Il processo di formazione del prezzo è ancora imperfetto, ma l’Economist lo registra e lo accetta senza porsi ulteriori domande: “gentlemen really do prefer blondes, who charge 11% more than brunettes”. L’Economist non commenta oltre su questo nuovo rompicapo dell'”underpricing” delle brune. Perché non si tingono? Ma c’è di piu’. C’è anche un vero e proprio “IPO underpricing”: “inexperience is another reason newcomers to prostitution may underprice themselves, at least at first”. Nel 1991 Marco Ratti ed io abbiamo fatto la stessa analisi per un campione di 61 casi: purtroppo le nostre erano solo aziende. Ci sentiamo comunque di consigliare all’Economist la nostra spiegazione: un modello di “info production”. Fai uno sconto sulla prima pipa, riprendendo poi i soldi nelle scopate future (chiamerei la teoria in modo parallelo “staggered fucking”).
Sull’Economist c’è anche un servizio di tre pagine, basato sui “big” data (e vai con il doppio senso, tu che il dato ce l’hai piccolo). Sulla base di 190000 profili si registra una preoccupante tendenza deflazionistica. I prezzi sono relativi, e quindi aggiustati per l’inflazione. Si osserva un brusco calo particolarmente negli anni di crisi, e l’Economist magistralmente lo spiega dicendo che andare a puttane è un bene superiore, cioè è una spesa che tagli quando non hai abbastanza soldi. L’altra spiegazione è che la prostituzione è un servizio ad alta intensità di capitale umano, ed è un caso unico in cui il capitale umano è più mobile internazionalmente del capitale fisico. Infine, proprio come nei mercati ci sono anche gli spread, e come nei mercati finanziari lo spread è più basso quando c’è il rapporto anale. Una cosa chiamata “kiss” (non voglio credere sia il bacio comune) costa quasi tre volte di più. Mi pare che l’Economist non commenti.
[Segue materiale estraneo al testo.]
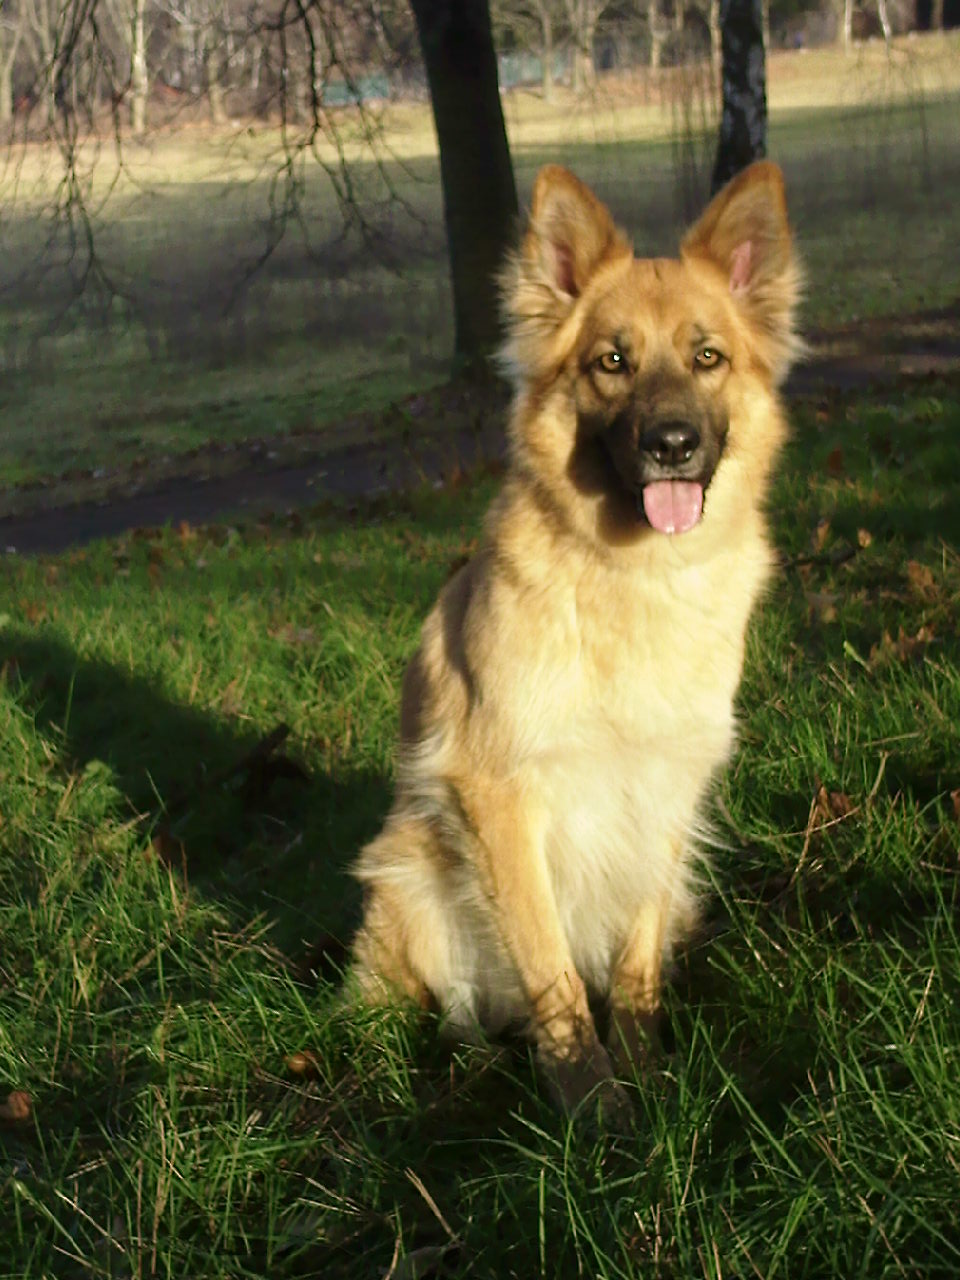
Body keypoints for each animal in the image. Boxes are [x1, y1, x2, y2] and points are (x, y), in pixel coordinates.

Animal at [350, 161, 801, 1120]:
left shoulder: (666, 792)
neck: (634, 577)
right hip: (413, 876)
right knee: (438, 1009)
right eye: (611, 362)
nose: (672, 444)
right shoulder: (497, 795)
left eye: (707, 356)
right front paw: (593, 1111)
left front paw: (646, 1074)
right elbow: (551, 973)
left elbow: (633, 965)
Che sensazioni registrare di questa lettura dell’Economist? Premetto che non sono riuscito a leggere tutto l’articolo: soffro di “noia precox”. Però se l’autore del pezzo mi chiedesse: “ti è piaciuto?”, gli dovrei rispondere, ansimando un po’, che una cosa mi ha fatto male e una mi preoccupa. Mi ha fatto male che l’uomo che nell’ultimo ventennio ho sempre combattuto, e che diceva: “la patonza deve girare” era vent’anni avanti rispetto all’Economist. La cosa che mi preoccupa è che se Internet rende pulito e trasparente ciò che è sporco, solo perché contiene i commenti degli utenti e dei fornitori, non vorrei che divenisse un immenso magazzino di riciclaggio di atti illeciti. Insomma, mi spiacerebbe vedere nascere una piattaforma che potrebbe chiamarsi ad esempio “Pizzo-on-line”, in cui un utente possa scrivere: “servizio un po’ rude all’inizio, ma poi senz’altro efficiente, e non lo scrivo certo perché mi stanno puntando una pistola…Ottimo”.